= The Black Angel (novel) =

First edition (publ. Doubleday, Doran)

The Black Angel is a 1943 novel by Cornell Woolrich, which was based on two of his own short stories, Murder in Wax and Face Work (later reissued under the title Angel Face). Woolrich had reworked many of his short stories into full-length novels, including Black Angel.

=="Murder in Wax"==
"Murder in Wax" was first published in the pulp magazine Dime Detective in March 1935, a short story in which a man's mistress is murdered, right before he is about to leave his wife for her. After he is arrested and sentenced to death, the story is narrated by the condemned man's wife as she searches for the killer. The twist in this story is that after she seemingly cornered the murderer, she is revealed to be the killer.

=="Face Work" / "Angel Face"==
Two years later, Woolrich reworked this story again in "Face Work," published in Black Mask in October 1937, although the story was later reissued under the title "Angel Face." The characters were changed from husband and wife to brother and sister. The sister, Jerry Wheeler, is a New York stripper who tries to save her younger brother from being executed after he is found guilty of killing singer Ruby Rose. To achieve this, Wheeler has to insinuate herself into the life and affections of a sadistic nightclub owner.

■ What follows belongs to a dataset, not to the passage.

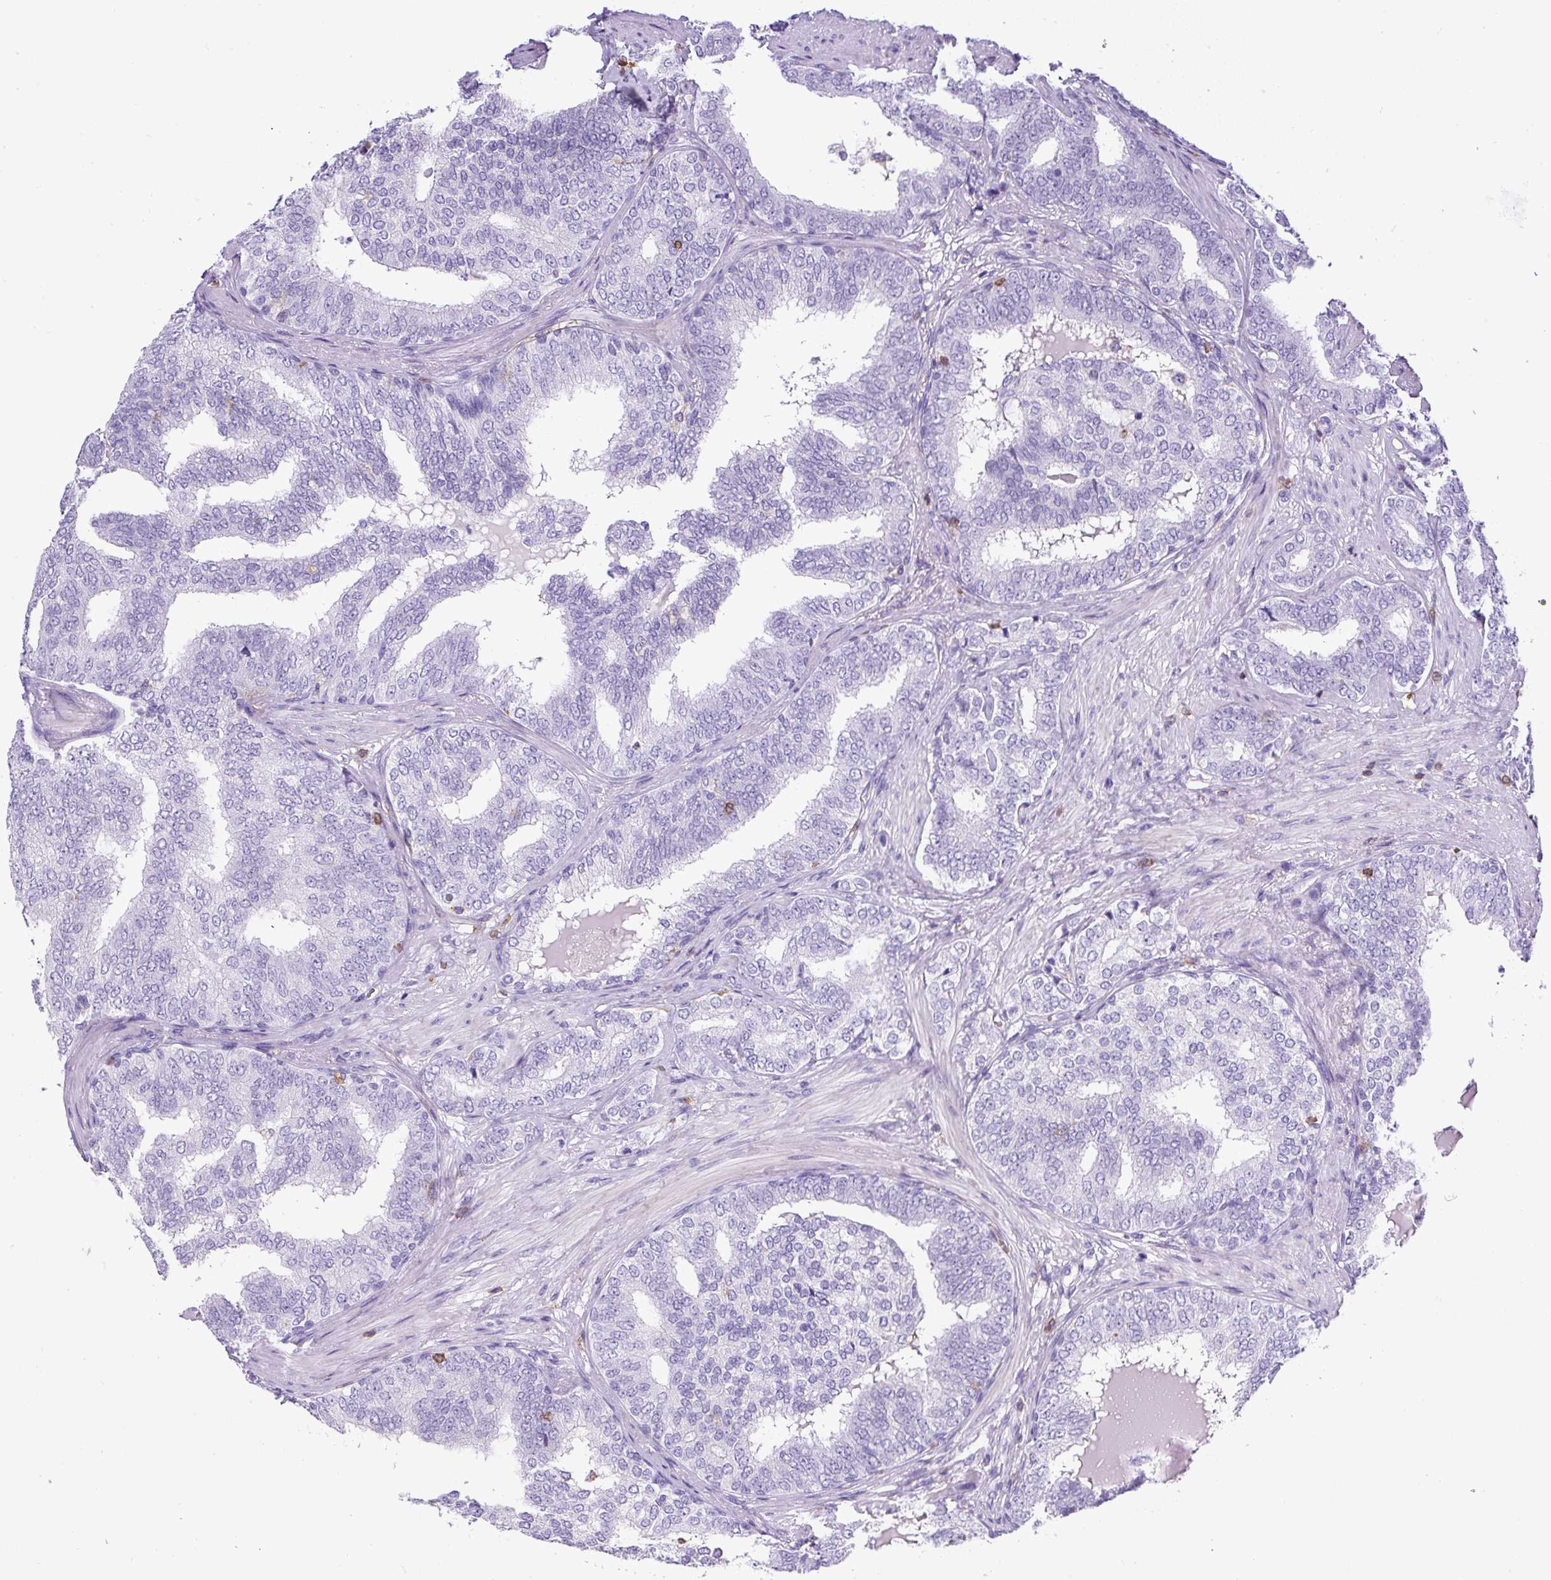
{"staining": {"intensity": "negative", "quantity": "none", "location": "none"}, "tissue": "prostate cancer", "cell_type": "Tumor cells", "image_type": "cancer", "snomed": [{"axis": "morphology", "description": "Adenocarcinoma, High grade"}, {"axis": "topography", "description": "Prostate"}], "caption": "Photomicrograph shows no significant protein positivity in tumor cells of prostate cancer. (DAB immunohistochemistry (IHC), high magnification).", "gene": "FAM228B", "patient": {"sex": "male", "age": 72}}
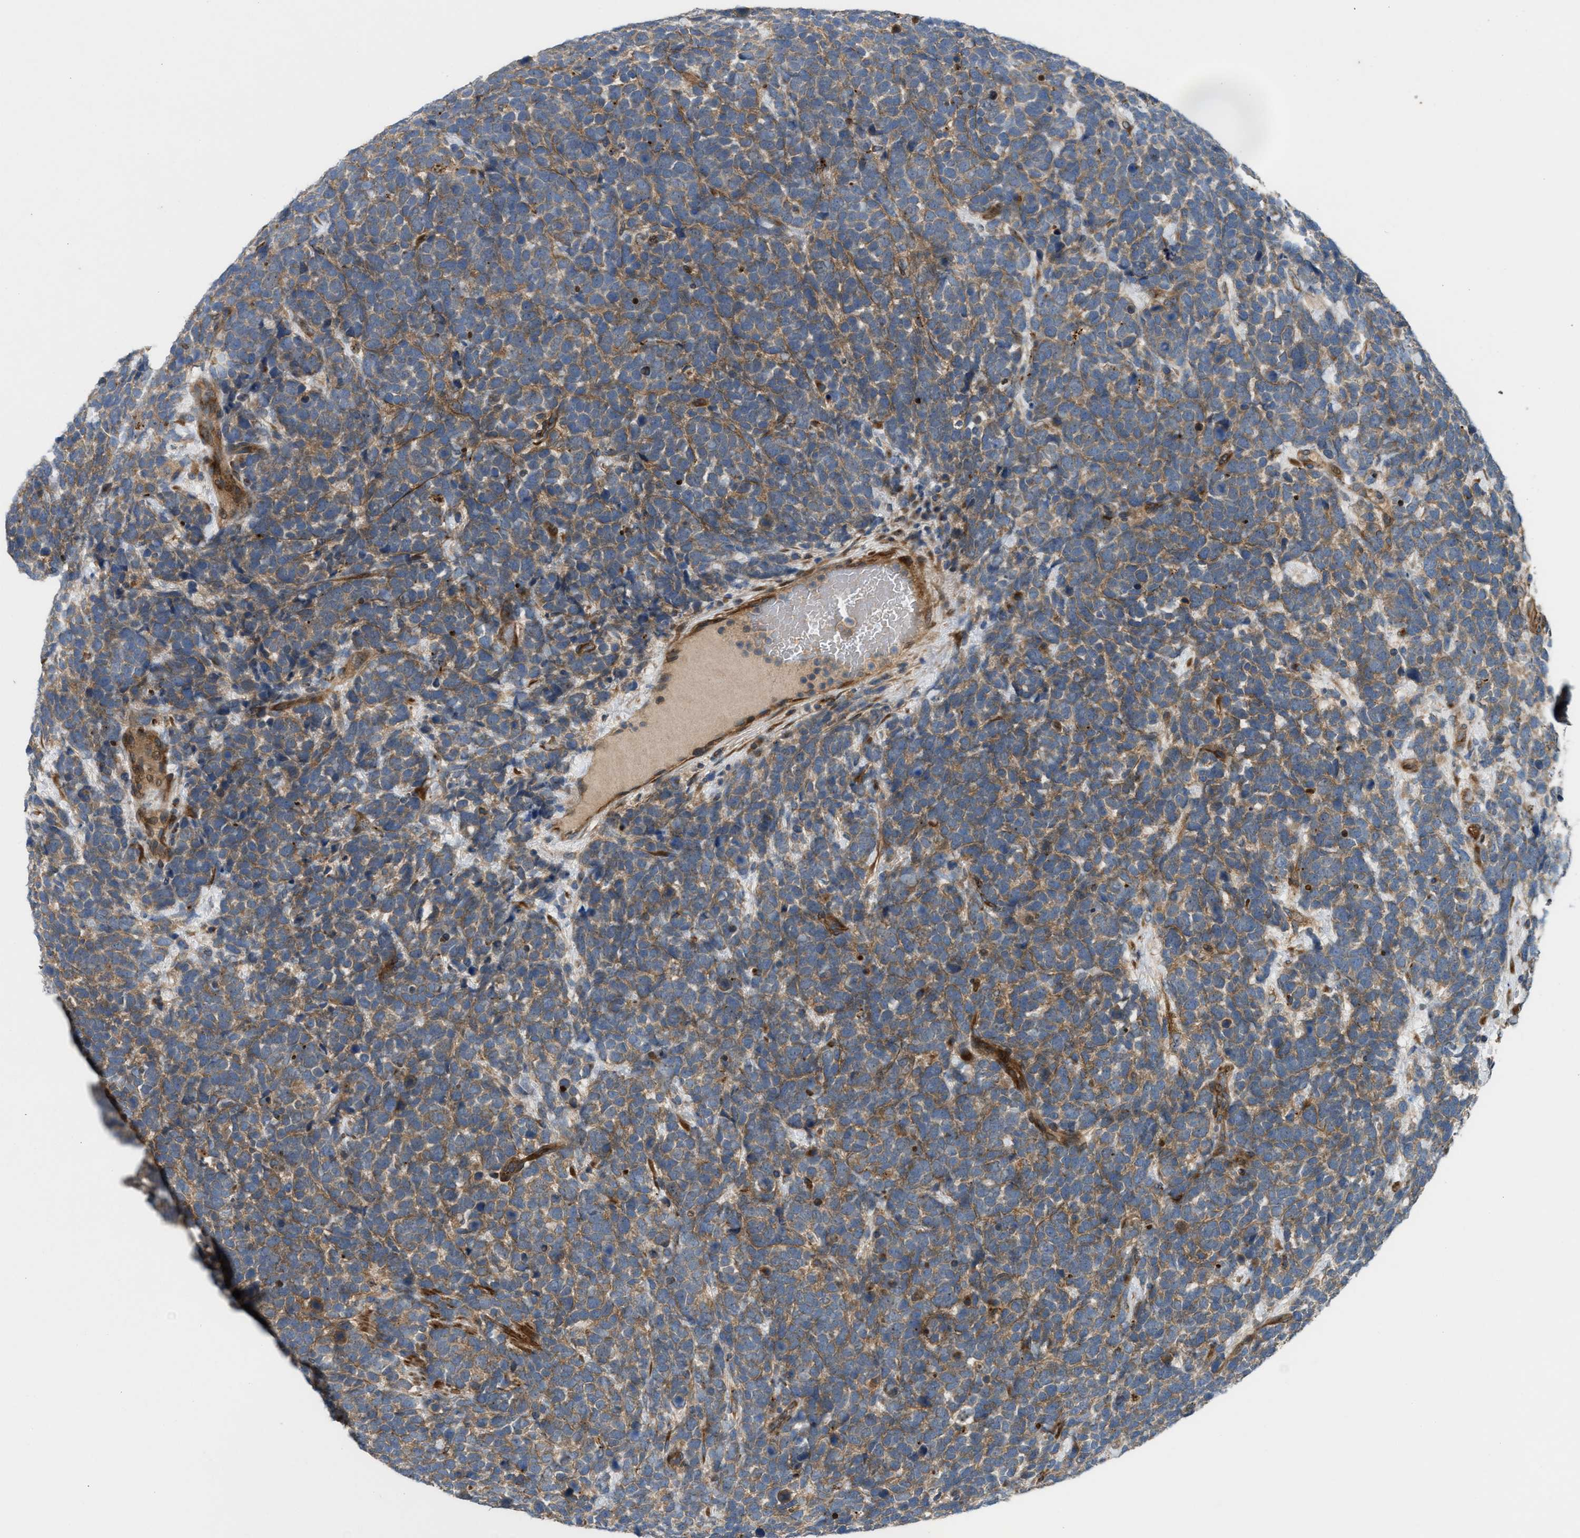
{"staining": {"intensity": "moderate", "quantity": "25%-75%", "location": "cytoplasmic/membranous"}, "tissue": "urothelial cancer", "cell_type": "Tumor cells", "image_type": "cancer", "snomed": [{"axis": "morphology", "description": "Urothelial carcinoma, High grade"}, {"axis": "topography", "description": "Urinary bladder"}], "caption": "Immunohistochemical staining of human urothelial cancer exhibits medium levels of moderate cytoplasmic/membranous positivity in approximately 25%-75% of tumor cells.", "gene": "CYB5D1", "patient": {"sex": "female", "age": 82}}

Jerry Wheeler, 27, has been dancing in nightclubs to support herself and her brother ever since she was 16. Now, when she learns that Chick is ready to desert kindly Mary Allen and run off with a gold-digging floozy, her motherly instincts are aroused and she becomes aggressively protective. She visits Ruby Rose Reading, but can't convince her or Chick to sever the relationship. Later that night, Ruby is found dead and police arrest Chick as the prime suspect. At the trial, the testimonies from Ruby's maid Mandy Leroy and the doorman Charlie Baker seal Chick's conviction. The lawyer's fees force Jerry to move to a cheaper apartment, a seedy dive she has rented under her old stage name, Honey Sebastian. Detective Nick Burns volunteers to help her find evidence that can reopen the trial and exonerate Chick. He calls her Angel Face, a term of endearment that indicates his romantic attraction to her.

Jerry comes across Ruby's jewelry case, and inside the box she discovers a secret compartment containing a letter written by notorious gangster Milton Militis in which he threatens Ruby for cheating on him. To wangle her way closer to Militis, Jerry auditions at one of his nightclubs, Hell's Bells. After several weeks of working there, she lures Militis out of town with a bogus telegram, and breaks into his apartment to search for concrete evidence. Militis returns too soon, and thinks she has finally consented to being his girl; however one of his henchmen, Rocco, exposes Jerry's identity.

Jerry is captured by Militis and taken to his home on Long Island. At his house, Militis performs his branding ritual on Jerry. He brags aloud about killing her the same way he killed Ruby. Suddenly, Nick bursts through the door with an army of police, and he shoots Militis. The police had trailed Militis to his Long Island home and raided it in time to hear his confession. Nick says that with this information and the brand on Jerry's hip in the same place as it was on Ruby Rose, they can prove Chick's innocence.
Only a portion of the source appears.